ENQUANTO VOCÊ DORMIA, O MUNDO MUDOU
Mais do que aprender a usar IA, precisamos aprender a pensar com IA
Enquanto o mundo dormia, em 30 de novembro de 2022, uma tecnologia saiu do laboratório e entrou no cotidiano: o ChatGPT. O que parecia curiosidade de geek virou, em dois anos, o novo idioma da produtividade, da educação e dos negócios. Desde então, o ritmo das transformações é tão vertiginoso que quem não aprender a “falar IA” corre o risco de se tornar o analfabeto funcional do século 21.
A inteligência artificial deixou de ser uma ferramenta de especialistas e virou infraestrutura invisível. Ela já orienta como pedimos comida, tomamos decisões, fazemos marketing e ensinamos crianças. Está embutida em aplicativos, serviços e rotinas. Por isso, exige um novo tipo de alfabetização – não mais apenas digital, mas algorítmica.
Saber usar IA não é apertar botões. É entender o que ela faz, por que responde de determinado modo e como influencia nossas escolhas. É o mesmo salto que a sociedade deu quando percebeu que “saber ler” não bastava. Era preciso interpretar. Agora, interpretar envolve também entender como os sistemas aprendem, quais dados consomem e que vieses carregam.
Na abertura do AI Festival, o CEO da StartSe, Júnior Borneli, resumiu o espírito do tempo com uma frase: “Enquanto você dormia, o mundo mudou.” Ele se referia ao lançamento do ChatGPT, que, na madrugada de 30 de novembro de 2022, virou a página da história tecnológica diante de nossos olhos. Desde então, dormimos em um mundo e acordamos em outro – e essa tem sido a rotina de quem tenta acompanhar o ritmo da inovação.
Borneli lembrou que vivemos “no gerúndio”: aprendendo, testando, conhecendo. Mais do que uma metáfora, é uma condição de sobrevivência profissional e intelectual.
Durante décadas, o currículo exibia com orgulho “Excel avançado”. Agora, o diferencial é entender prompt, modelo, RAG e contexto. Aquilo que parecia detalhe de TI virou gramática de qualquer carreira. Assim como o inglês foi o idioma da globalização, o básico de IA será o idioma da economia digital.
Empresas como Amazon e Microsoft já investem, desde 2019, em programas de letramento em IA. No Brasil, o tema ainda soa como modismo corporativo, não como política pública de educação básica. Se o país quiser disputar relevância global, precisa colocar essa nova alfabetização no mesmo patamar da leitura, da matemática e do pensamento crítico.
Quem nasceu antes de 2022 é um imigrante de IA. Está tateando, aprendendo, testando. Isso não é desvantagem. Como lembra Cristiano Kruel, também da StartSe, “os coroas estão de volta ao jogo”. Repertório humano, experiência e leitura de contexto valem muito. Ainda assim, não há espaço para negar o idioma — só para aprendê-lo.
Em poucos anos, veremos os primeiros nativos de IA: jovens que cresceram conversando com algoritmos e resolvendo problemas com modelos generativos.
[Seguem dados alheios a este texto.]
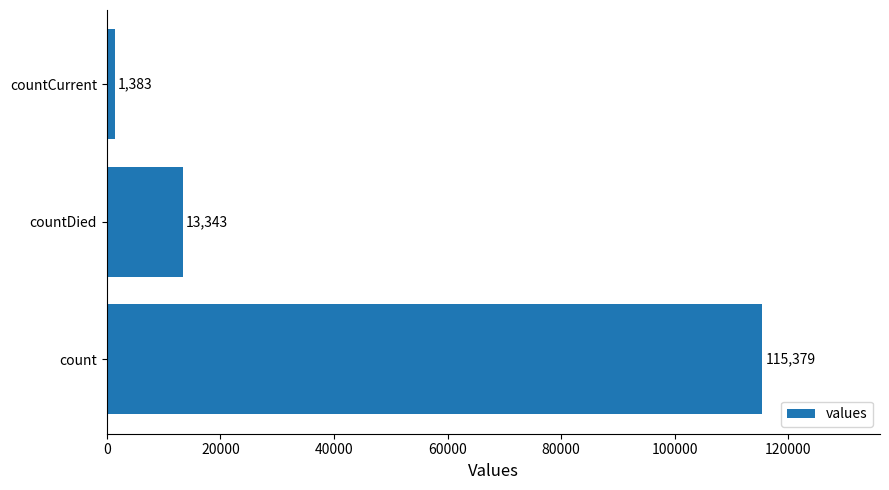

List the labels in order of value, largest first.

count, countDied, countCurrent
Até lá, todos nós teremos de assumir o papel de aprendizes permanentes.
Ser letrado em IA não é ser programador. É saber o suficiente para participar da conversa — como consumidor, profissional e cidadão. É reconhecer quando confiar, quando duvidar e quando corrigir. É entender que não existe negócio sem tecnologia, nem tecnologia sem propósito.
O futuro já sussurra faz tempo: software virou sinônimo de inteligência. Se ontem o software era o novo petróleo, hoje IA é o novo software – o código que reescreve o mundo. Por isso, mais do que aprender a usar IA, precisamos aprender a pensar com IA.
Esse é o letramento universal que definirá quem permanece relevante – e quem se torna espectador do próprio tempo.